J'ai été conseiller spécial du commissaire européen à l'énergie et j'ai été sollicité par Mme Neelie Kroes pour régler le différend qui subsistait entre la France et la Commission européenne sur l'adoption du contrat Exeltium. Nous avions obtenu l'accord moyennant des opt out, qui correspondent à la possibilité, donnée aux bénéficiaires d'Exeltium, de sortir prématurément. J'avais été auditionné par la commission Champsaur qui voulait mettre en place l'ARENH et j'avais indiqué que ce système nous mettait entre les mains de la direction générale de la concurrence. En effet, ce tarif était dérogatoire par rapport au droit de la concurrence. La direction générale de la concurrence n'a d'ailleurs donné son accord qu'en 2012. L'idée provient de l'administration française et elle découle de ce qui a été fait dans les télécoms, qui sont pourtant réellement différentes du sujet de l'énergie.

M. Patrick Pouyanné a justement indiqué que le défaut de l'ARENH réside dans l'absence de contrepartie demandée aux bénéficiaires de ce tarif. En outre, nous avons eu l'idée saugrenue d'augmenter, en pleine crise, la part de l'ARENH de 20 milliards de kilowattheures, ce qui a contraint EDF a racheté de l'électricité sur le marché au prix le plus élevé. Comme l'ARENH est prévu jusqu'en 2025, il est nécessaire de trouver un dispositif alternatif pour la suite. J'avais proposé la mise en place d'un contrat long terme entre EDF et ses concurrents, les alternatifs, du même type que celui que nous avions réussi à faire accepter par la Commission européenne. Il est en outre indispensable de prévoir, dans ce contrat à long terme, le financement du développement futur des moyens de production nucléaire à la hauteur de la demande faite par les alternatifs. Je ne comprendrais pas qu'ayant accepté le contrat Exeltium, la Commission européenne n'accepte pas un tel contrat pour remplacer l'ARENH.
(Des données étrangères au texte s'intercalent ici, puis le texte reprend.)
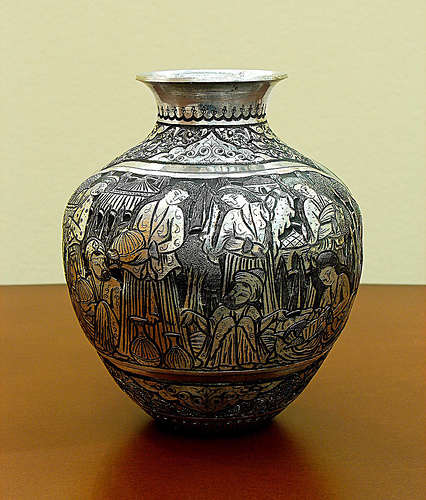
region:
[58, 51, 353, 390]
ASIAN POTTERY WITH DRAWINGS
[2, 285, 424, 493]
BROWN TABLE UNDER VASE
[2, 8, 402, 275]
CREAM COLORED WALL IN BACKGOUND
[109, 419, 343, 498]
SHADOW OF VASE CAST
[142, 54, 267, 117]
LIP OF VASE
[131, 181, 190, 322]
ASIAN INSCRIPTION OF WOMAN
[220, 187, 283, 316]
ASIAN INSCRIPTION OF WOMAN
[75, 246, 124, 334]
ASIAN INSCRIPTION OF MAN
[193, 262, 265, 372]
ASIAN INSCRIPTION OF MAN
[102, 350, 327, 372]
RING AOUND CERAMIC VASE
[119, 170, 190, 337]
woman on a pot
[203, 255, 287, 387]
man sitting on floor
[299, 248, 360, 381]
woman cleaning things on ground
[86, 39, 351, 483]
metal etched vase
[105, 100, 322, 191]
swirl designs on neck of vase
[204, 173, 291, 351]
woman standing above man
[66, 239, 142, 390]
man sitting with pot in hand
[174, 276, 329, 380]
man with arms out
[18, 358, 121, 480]
wood table top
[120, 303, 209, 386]
pots on the ground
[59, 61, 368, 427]
an ornate black and white vase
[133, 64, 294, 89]
the mouth of a vase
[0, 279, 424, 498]
a brown wooden table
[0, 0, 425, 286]
a white wall behind the vase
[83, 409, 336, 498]
a shadow on the table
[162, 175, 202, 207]
a head on the vase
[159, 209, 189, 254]
an arm on the vase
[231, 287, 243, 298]
a nose on the vase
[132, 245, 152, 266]
a hand on the vase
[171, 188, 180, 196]
an eye on the vase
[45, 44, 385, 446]
A large metal vase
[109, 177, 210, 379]
woman holding a vase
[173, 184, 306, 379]
man on ground in front of woman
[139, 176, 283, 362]
two women looking at the man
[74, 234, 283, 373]
man looking at other man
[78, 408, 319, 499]
red reflection on table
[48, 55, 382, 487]
Vase sits on table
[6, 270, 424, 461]
table is brown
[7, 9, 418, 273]
wall is white behind vase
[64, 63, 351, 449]
vase has many people on it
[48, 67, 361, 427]
an intricate silver vase with black etchings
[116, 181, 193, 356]
a drawing of a woman on the vase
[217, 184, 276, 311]
a drawing of a woman on the vase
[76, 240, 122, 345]
a drawing of a man on the vase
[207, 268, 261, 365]
a drawing of a man on the vase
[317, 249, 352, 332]
a drawing of a woman on the vase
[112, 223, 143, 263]
a drawing of a vase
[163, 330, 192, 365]
a drawing of a vase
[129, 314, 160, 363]
a drawing of a vase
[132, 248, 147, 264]
a drawing of a hand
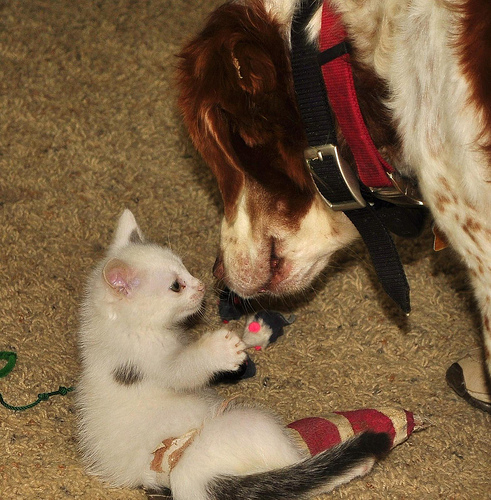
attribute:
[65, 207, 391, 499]
kitten — small, sitting, white, black, playing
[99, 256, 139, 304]
inside ear — pink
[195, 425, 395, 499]
tail — gray, black, grey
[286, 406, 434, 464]
toy — red, white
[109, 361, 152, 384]
spot — gray, brown, black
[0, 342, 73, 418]
string — green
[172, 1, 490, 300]
dog — playing, brown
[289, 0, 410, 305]
collar — black, red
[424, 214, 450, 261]
tags — gold, brown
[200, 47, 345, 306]
face — brown, white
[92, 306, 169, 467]
fur — white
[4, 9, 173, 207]
carpet — tan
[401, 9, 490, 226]
fur — white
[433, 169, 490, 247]
spots — brown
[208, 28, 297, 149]
ear — brown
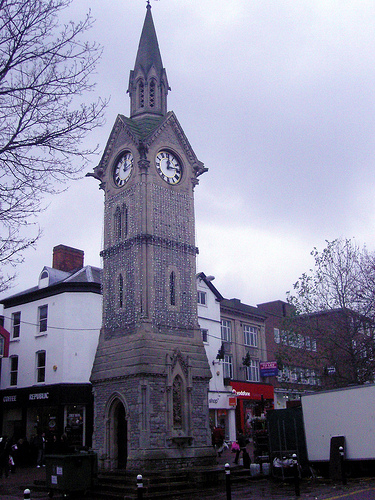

À titre temporaire, si le prix du gaz explose à nouveau l'hiver prochain, je suis assez d'accord avec la proposition faite par le gouvernement français d'étendre l'exception ibérique à l'ensemble de l'Europe, à savoir plafonner le prix du gaz utilisé pour produire de l'électricité afin que les niveaux du prix de l'électricité soient davantage maîtrisés. Toutefois, l'Allemagne et les Pays-Bas n'y sont pas favorables. En Allemagne, la production d'origine fossile représente le tiers de la consommation d'électricité, soit 200 térawattheures, et cette mesure coûterait très cher à l'Allemagne. L'exécutif a donc proposé d'envisager une caisse de compensation au niveau européen. Cependant, la Commission européenne n'a pas vraiment retenu cette proposition. Je pense par ailleurs que nous ne pourrons pas renoncer à l'accès des tiers au réseau. Cependant, pour développer le nouveau nucléaire, nous devons avoir la possibilité de signer des contrats à long terme.